Skip to content
This repository has been archived by the owner on Sep 26, 2021. It is now read-only.

Machine create fails with latest Docker #4156

Closed
dminkovsky opened this issue Jun 29, 2017 · 46 comments
Closed

Machine create fails with latest Docker #4156

dminkovsky opened this issue Jun 29, 2017 · 46 comments

Comments

@dminkovsky
Copy link

dminkovsky commented Jun 29, 2017

Hello

docker-machine version 0.12.0, build 45c69ad

docker-machine create fails now:

docker-machine -D create \
    --driver google \
    --google-project project \
    --google-zone us-east1-d \
    --google-machine-type n1-standard-1 \
    --google-disk-size 20 \
    --google-preemptible \
    build-vm2

The machine is created and Docker is installed, but it won't start. The problem appears to be a related to a new version of Docker getting installed by a new version of the install script over at https://get.docker.com. My installs went from 17.05.0-ce to 17.06.0-ce, and with that change, Docker installs but does not start.

Jun 29 00:50:08 build-vm2 docker[5705]: `docker daemon` is not supported on Linux. Please run `dockerd` directly

or

Jun 29 00:56:12 build-vm2 dockerd[6407]: Error starting daemon: error initializing graphdriver: driver not supported

Unless I change:

/usr/bin/docker daemon -H tcp://0.0.0.0:2376 -H unix:///var/run/docker.sock --storage-driver aufs --tlsverify --tlscacert /etc/docker/ca.pem --tlscert /etc/docker/server.pem --tlskey /etc/docker/server-key.pem --label provider=google

to

/usr/bin/dockerd -H tcp://0.0.0.0:2376 -H unix:///var/run/docker.sock --tlsverify --tlscacert /etc/docker/ca.pem --tlscert /etc/docker/server.pem --tlskey /etc/docker/server-key.pem --label provider=google

in /etc/systemd/system/docker.service.d/10-machine.conf.

@dminkovsky dminkovsky changed the title Machine create fails due to Docker update Machine create fails with latest Docker Jun 29, 2017
@thanhhx-zinza
Copy link

Same problem here

docker-machine create 
    --driver=digitalocean
    --digitalocean-access-token=XXX 
    --digitalocean-size=2gb
    machinename

Yesterday the same command worked fine with docker version 17.05.0-ce
Today my new machine's docker won't start (17.06.0-ce)

## INPUT DATA:

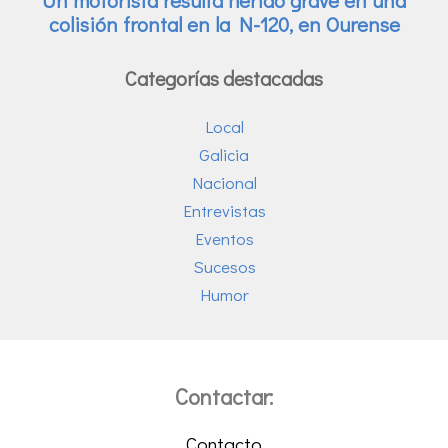
Categorías destacadas
Local
Galicia
Nacional
Entrevistas
Eventos
Sucesos
Humor
Contactar:
Contacto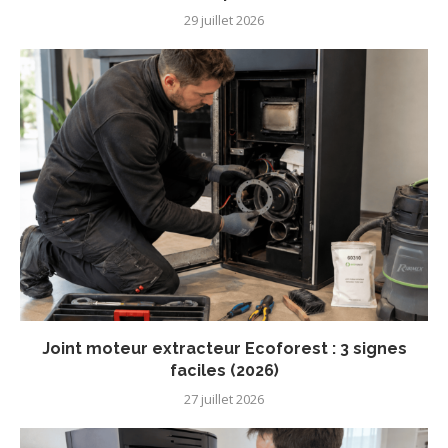
29 juillet 2026
Joint moteur extracteur Ecoforest : 3 signes
faciles (2026)
27 juillet 2026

## JOB ITEM:
In the issue thread, in which file was the daemon command changed so that Docker would start? The items were taken from a separate source and are unrelated to the text.

## TASK RESPONSE:
/etc/systemd/system/docker.service.d/10-machine.conf